╭─ Provided passage

Secondly, we add a dropout layer between a pooling layer and a fully connected layer to improve convergence. This introduces a stochastic gradient descent (SGD) optimizer to reduce the cumulative error and to improve the training speed as well as to fix the overfitting problem due to an expansion in the number of iterations. Dropout is a mean model, which is the weighted average of estimation or prediction output from various models. The hidden layer nodes may be neglected from a random selection in the dropout. As a result, each training network is unique and is considered as a new model. Specifically, hidden nodes are likely to occur randomly. Updating weights do not base on the interaction of fixed nodes, and this avoids possible connections of some features with another specific feature because any two hidden nodes do not appear in models many times concurrently. Thus, we can ignore some nodes randomly in the network. Ignoring these hidden layer nodes can decrease calculation cost. Moreover, these ignored nodes can restrict other nodes from joining each other to decrease overfitting [23].

╰─
╭─ Data listing

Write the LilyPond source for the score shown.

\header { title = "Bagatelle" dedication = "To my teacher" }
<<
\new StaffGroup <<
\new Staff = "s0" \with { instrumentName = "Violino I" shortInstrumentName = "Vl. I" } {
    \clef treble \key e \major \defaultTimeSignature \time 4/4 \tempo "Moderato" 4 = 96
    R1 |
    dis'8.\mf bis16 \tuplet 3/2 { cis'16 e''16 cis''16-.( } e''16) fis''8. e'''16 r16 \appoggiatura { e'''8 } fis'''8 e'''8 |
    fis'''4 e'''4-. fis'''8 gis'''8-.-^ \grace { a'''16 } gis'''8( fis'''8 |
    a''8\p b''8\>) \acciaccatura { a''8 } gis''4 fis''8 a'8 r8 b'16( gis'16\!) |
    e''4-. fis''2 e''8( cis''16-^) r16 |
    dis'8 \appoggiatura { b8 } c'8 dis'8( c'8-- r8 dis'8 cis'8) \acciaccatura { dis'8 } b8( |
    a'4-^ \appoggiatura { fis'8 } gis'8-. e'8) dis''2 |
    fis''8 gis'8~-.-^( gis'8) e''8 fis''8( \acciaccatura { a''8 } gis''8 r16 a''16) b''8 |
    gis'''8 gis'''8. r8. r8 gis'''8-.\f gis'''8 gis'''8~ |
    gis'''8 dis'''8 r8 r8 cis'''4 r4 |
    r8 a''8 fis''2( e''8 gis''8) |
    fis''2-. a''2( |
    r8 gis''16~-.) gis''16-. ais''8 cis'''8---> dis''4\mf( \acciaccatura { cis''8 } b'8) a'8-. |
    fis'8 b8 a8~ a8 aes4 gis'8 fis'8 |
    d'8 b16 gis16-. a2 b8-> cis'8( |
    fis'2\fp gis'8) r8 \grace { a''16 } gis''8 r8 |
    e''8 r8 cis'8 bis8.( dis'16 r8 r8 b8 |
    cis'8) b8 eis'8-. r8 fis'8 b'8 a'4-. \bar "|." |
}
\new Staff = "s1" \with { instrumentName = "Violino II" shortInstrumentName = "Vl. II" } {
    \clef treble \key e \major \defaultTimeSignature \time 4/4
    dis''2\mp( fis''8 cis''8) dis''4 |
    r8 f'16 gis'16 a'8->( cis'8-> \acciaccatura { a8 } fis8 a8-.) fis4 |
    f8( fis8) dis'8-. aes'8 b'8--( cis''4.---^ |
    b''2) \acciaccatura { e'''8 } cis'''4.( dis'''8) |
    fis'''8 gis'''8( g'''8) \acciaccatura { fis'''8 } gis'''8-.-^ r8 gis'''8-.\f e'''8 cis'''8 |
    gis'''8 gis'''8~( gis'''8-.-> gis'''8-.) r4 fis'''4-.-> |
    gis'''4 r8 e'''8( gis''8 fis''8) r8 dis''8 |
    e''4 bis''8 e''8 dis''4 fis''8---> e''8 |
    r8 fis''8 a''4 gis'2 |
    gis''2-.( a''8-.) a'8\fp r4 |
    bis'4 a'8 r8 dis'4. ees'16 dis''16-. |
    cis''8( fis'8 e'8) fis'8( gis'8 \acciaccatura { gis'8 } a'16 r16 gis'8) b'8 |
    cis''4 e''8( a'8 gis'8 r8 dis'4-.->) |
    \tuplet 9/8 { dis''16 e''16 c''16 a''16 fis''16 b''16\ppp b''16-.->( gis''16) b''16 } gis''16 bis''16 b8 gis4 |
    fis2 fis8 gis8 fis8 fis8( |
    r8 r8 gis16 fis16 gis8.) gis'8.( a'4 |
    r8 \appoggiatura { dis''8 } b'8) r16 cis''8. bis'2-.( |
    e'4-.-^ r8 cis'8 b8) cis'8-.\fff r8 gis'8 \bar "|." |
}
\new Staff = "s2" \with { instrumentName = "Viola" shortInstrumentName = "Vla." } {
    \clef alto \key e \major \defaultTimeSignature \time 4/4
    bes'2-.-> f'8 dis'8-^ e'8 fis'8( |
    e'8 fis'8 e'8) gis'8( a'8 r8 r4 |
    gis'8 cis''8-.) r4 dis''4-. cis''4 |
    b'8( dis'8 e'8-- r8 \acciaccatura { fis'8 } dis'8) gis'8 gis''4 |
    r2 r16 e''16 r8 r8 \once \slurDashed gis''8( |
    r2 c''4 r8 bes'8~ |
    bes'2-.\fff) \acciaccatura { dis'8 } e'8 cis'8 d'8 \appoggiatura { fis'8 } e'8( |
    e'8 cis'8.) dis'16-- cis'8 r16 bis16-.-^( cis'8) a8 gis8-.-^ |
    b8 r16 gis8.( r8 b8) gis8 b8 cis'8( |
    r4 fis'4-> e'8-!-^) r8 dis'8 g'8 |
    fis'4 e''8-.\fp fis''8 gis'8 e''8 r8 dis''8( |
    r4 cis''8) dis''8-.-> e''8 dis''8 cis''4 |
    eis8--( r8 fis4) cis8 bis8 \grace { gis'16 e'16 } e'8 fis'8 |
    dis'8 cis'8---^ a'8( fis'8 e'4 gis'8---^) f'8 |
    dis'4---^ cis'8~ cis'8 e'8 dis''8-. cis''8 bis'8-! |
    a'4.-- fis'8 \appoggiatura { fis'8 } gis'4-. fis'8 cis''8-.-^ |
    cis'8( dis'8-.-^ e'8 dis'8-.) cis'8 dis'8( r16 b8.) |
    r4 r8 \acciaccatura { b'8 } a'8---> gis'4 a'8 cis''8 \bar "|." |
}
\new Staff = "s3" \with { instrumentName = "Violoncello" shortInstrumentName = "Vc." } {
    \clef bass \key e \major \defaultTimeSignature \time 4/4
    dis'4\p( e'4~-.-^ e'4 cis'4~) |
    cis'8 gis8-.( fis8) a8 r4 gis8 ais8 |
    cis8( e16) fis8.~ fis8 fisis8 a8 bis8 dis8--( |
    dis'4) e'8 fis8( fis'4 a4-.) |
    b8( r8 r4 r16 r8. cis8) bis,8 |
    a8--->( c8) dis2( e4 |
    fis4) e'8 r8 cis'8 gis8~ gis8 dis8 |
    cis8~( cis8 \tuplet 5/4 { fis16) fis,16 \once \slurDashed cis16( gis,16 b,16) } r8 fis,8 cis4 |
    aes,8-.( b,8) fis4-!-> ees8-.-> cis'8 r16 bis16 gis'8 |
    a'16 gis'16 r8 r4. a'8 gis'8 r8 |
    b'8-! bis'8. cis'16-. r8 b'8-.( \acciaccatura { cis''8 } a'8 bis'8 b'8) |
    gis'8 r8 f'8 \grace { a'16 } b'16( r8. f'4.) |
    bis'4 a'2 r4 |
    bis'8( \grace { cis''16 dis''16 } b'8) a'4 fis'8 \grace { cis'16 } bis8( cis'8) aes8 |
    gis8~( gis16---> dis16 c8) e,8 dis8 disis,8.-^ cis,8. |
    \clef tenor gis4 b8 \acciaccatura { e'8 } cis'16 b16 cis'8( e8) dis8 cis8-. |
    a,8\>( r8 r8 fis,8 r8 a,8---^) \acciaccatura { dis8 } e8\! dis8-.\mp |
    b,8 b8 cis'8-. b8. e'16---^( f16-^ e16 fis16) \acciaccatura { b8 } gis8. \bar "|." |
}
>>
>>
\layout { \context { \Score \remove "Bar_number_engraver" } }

╰─
╭─ Data listing

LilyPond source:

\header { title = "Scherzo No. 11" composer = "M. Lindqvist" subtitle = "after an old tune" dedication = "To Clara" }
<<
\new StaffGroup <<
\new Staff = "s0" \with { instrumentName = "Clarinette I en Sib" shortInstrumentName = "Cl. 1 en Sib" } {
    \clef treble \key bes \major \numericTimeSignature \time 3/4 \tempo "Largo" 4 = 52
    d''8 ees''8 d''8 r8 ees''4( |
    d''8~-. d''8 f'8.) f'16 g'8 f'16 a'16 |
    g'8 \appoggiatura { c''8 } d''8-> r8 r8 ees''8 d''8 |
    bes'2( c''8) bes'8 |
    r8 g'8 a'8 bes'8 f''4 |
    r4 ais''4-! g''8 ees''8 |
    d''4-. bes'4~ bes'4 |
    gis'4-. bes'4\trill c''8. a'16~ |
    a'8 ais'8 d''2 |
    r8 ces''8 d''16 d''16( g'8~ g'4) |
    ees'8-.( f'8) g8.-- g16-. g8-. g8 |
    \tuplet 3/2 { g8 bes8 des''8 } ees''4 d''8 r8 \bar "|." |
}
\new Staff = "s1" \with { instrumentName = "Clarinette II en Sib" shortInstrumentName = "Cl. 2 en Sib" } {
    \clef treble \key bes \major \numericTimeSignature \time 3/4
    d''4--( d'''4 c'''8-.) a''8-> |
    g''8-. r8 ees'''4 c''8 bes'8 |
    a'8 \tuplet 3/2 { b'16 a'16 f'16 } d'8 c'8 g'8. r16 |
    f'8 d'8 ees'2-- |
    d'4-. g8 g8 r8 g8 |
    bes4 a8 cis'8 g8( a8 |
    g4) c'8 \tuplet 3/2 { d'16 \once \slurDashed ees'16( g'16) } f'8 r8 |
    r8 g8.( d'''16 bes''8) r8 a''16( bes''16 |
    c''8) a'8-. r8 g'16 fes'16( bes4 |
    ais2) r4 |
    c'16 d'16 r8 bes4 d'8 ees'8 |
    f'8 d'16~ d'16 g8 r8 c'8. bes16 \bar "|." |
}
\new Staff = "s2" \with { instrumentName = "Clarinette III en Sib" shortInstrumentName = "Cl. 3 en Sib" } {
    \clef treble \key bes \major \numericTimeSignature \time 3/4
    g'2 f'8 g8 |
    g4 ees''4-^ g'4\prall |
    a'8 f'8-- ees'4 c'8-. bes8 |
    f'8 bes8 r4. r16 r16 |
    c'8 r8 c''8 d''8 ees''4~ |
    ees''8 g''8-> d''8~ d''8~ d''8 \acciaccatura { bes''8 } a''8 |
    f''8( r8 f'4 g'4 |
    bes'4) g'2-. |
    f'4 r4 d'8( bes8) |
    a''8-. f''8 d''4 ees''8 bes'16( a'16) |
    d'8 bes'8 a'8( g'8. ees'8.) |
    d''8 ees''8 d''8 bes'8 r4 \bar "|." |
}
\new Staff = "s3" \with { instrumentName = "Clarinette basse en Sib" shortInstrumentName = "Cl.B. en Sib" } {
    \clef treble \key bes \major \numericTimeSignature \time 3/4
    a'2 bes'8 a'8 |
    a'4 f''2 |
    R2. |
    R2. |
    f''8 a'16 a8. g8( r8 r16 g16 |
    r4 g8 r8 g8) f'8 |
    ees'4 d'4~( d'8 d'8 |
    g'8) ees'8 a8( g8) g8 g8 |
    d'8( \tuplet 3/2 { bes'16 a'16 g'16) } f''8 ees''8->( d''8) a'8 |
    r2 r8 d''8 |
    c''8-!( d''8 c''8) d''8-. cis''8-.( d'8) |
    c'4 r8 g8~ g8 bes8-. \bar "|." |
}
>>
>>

╰─
╭─ Data listing

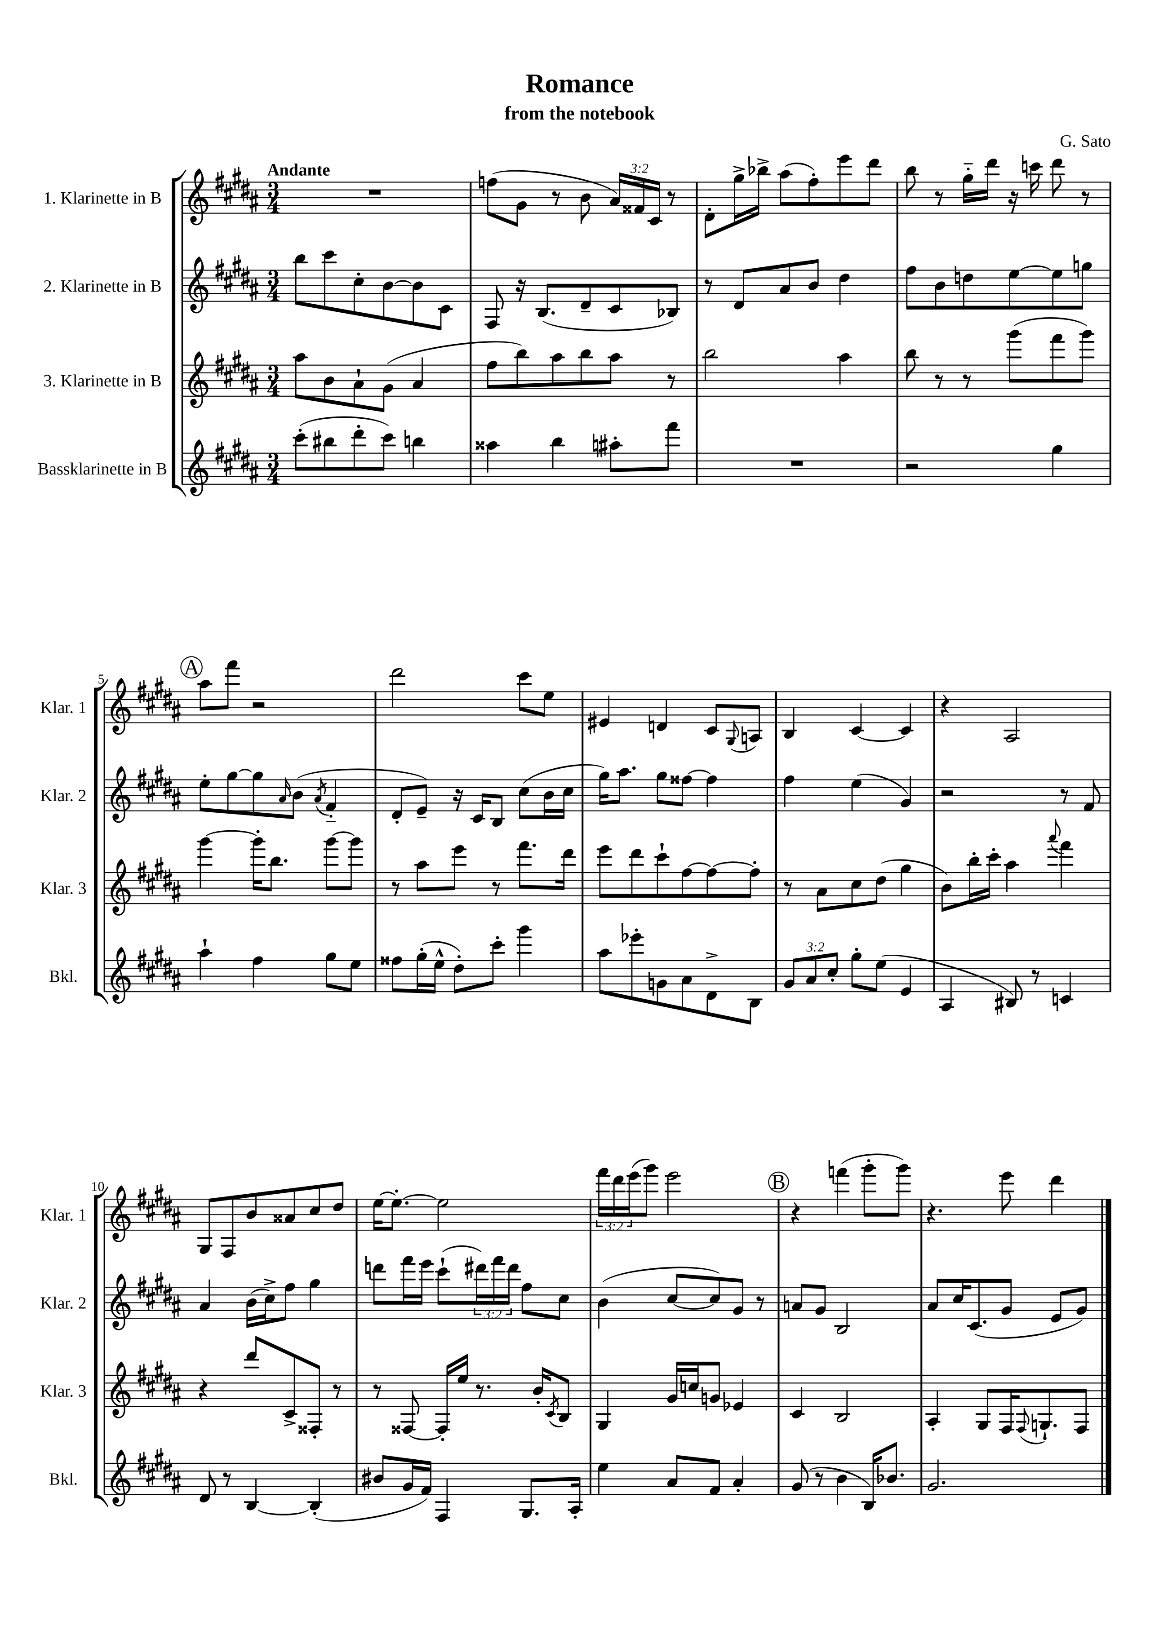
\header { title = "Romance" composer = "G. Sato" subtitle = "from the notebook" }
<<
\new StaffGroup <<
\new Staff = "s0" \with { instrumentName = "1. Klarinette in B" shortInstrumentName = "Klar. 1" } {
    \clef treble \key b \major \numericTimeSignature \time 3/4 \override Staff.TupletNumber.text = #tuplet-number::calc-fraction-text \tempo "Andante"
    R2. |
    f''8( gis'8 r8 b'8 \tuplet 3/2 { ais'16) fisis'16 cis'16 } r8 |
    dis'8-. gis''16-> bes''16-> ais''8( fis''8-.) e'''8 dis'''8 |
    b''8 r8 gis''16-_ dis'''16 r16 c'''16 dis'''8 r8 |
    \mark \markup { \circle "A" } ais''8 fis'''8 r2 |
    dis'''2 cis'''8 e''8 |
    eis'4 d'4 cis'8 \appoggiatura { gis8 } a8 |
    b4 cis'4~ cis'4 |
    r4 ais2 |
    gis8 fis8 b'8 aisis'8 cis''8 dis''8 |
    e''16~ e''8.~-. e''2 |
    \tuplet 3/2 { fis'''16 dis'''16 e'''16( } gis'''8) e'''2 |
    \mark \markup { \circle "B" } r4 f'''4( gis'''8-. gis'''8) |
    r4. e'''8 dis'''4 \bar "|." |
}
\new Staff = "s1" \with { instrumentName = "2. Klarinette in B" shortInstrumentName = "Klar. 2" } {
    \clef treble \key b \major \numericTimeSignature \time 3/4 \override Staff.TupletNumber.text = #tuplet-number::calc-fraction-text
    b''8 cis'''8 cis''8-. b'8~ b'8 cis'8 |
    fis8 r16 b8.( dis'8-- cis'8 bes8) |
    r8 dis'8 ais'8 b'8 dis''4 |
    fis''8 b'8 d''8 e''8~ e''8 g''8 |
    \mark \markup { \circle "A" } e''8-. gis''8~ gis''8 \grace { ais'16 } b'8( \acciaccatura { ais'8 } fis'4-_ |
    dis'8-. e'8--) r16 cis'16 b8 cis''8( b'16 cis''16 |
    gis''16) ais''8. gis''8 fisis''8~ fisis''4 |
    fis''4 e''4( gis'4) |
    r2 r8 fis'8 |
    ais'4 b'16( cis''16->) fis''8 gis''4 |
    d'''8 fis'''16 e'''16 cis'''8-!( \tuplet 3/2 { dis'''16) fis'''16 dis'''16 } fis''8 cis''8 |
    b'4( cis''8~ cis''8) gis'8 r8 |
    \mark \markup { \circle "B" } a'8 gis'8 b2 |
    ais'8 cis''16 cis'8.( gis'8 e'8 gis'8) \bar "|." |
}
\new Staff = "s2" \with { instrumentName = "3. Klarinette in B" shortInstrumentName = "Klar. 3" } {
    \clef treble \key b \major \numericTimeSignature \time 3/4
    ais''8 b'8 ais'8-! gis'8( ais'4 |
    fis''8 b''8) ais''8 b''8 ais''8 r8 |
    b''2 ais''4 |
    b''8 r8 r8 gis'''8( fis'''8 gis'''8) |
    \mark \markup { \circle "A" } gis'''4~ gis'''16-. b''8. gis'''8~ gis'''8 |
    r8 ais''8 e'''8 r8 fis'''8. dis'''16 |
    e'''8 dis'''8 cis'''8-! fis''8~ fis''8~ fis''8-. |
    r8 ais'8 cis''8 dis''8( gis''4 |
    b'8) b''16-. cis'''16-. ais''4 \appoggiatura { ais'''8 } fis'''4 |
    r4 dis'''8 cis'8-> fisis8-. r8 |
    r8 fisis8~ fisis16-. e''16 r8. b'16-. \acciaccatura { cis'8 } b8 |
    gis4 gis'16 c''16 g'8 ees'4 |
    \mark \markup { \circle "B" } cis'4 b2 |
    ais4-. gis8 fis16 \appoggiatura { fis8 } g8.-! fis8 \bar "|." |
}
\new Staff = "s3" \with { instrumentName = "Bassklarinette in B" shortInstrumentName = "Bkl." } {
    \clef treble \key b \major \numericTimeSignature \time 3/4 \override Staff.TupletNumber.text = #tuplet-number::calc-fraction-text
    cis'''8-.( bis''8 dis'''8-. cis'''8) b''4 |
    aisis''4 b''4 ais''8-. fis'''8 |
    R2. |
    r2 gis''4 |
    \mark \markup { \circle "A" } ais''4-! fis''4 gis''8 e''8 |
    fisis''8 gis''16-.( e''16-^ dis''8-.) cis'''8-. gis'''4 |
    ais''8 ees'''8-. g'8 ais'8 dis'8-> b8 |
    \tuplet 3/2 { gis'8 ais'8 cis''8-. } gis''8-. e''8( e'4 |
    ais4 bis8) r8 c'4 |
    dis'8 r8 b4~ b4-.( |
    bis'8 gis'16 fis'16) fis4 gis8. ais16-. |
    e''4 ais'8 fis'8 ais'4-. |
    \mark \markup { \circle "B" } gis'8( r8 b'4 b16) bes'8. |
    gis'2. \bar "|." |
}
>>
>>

╰─

- **Set task 1**: Translate this sentence from the dropout passage into Spanish: "Dropout is a mean model, which is the weighted average of estimation or prediction output from various models."
- **Set task 2**: Write the next few sentences of the passage on dropout and the SGD optimizer, following on from its final sentence.

- **Response 1**: El dropout es un modelo promedio, que es el promedio ponderado de la salida de estimación o predicción de diversos modelos.

- **Response 2**:
Matrix C enters the input layer in the first step of the whole process. Then, the first convolution block uses those data to apply a convolution function with a 1 by 1 stride. The output of the first convolution layer is 16 feature maps of dimension 32 by 32 which transfer to the first ReLU layer via the first batch normalization layer. Learning becomes faster with Gradient descent because the batch normalization renormalizes data. Sixteen normalized-features are the output of the first batch normalization layer. The second convolutional layer applies the convolution function with a 1 by 1 stride to the first ReLU layer’s output. This second layer’s output is 16 feature maps of dimension 32 by 32 which move to the second batch normalization layer and the second ReLU layer, respectively. We repeat the process until the fourth convolution block. The last output will be the input of the average pooling layer and dropout layer.

The first fully connected layer takes the dropout layer’s output, which has a feature vector with size 128, travels to the second fully connected layer. Then this second layer takes only K (K = 10 or 40) most active features and sends them to the softmax layer. Ten or forty classes with corresponding class names are used for classifying output such as the airplane, bed, and desk.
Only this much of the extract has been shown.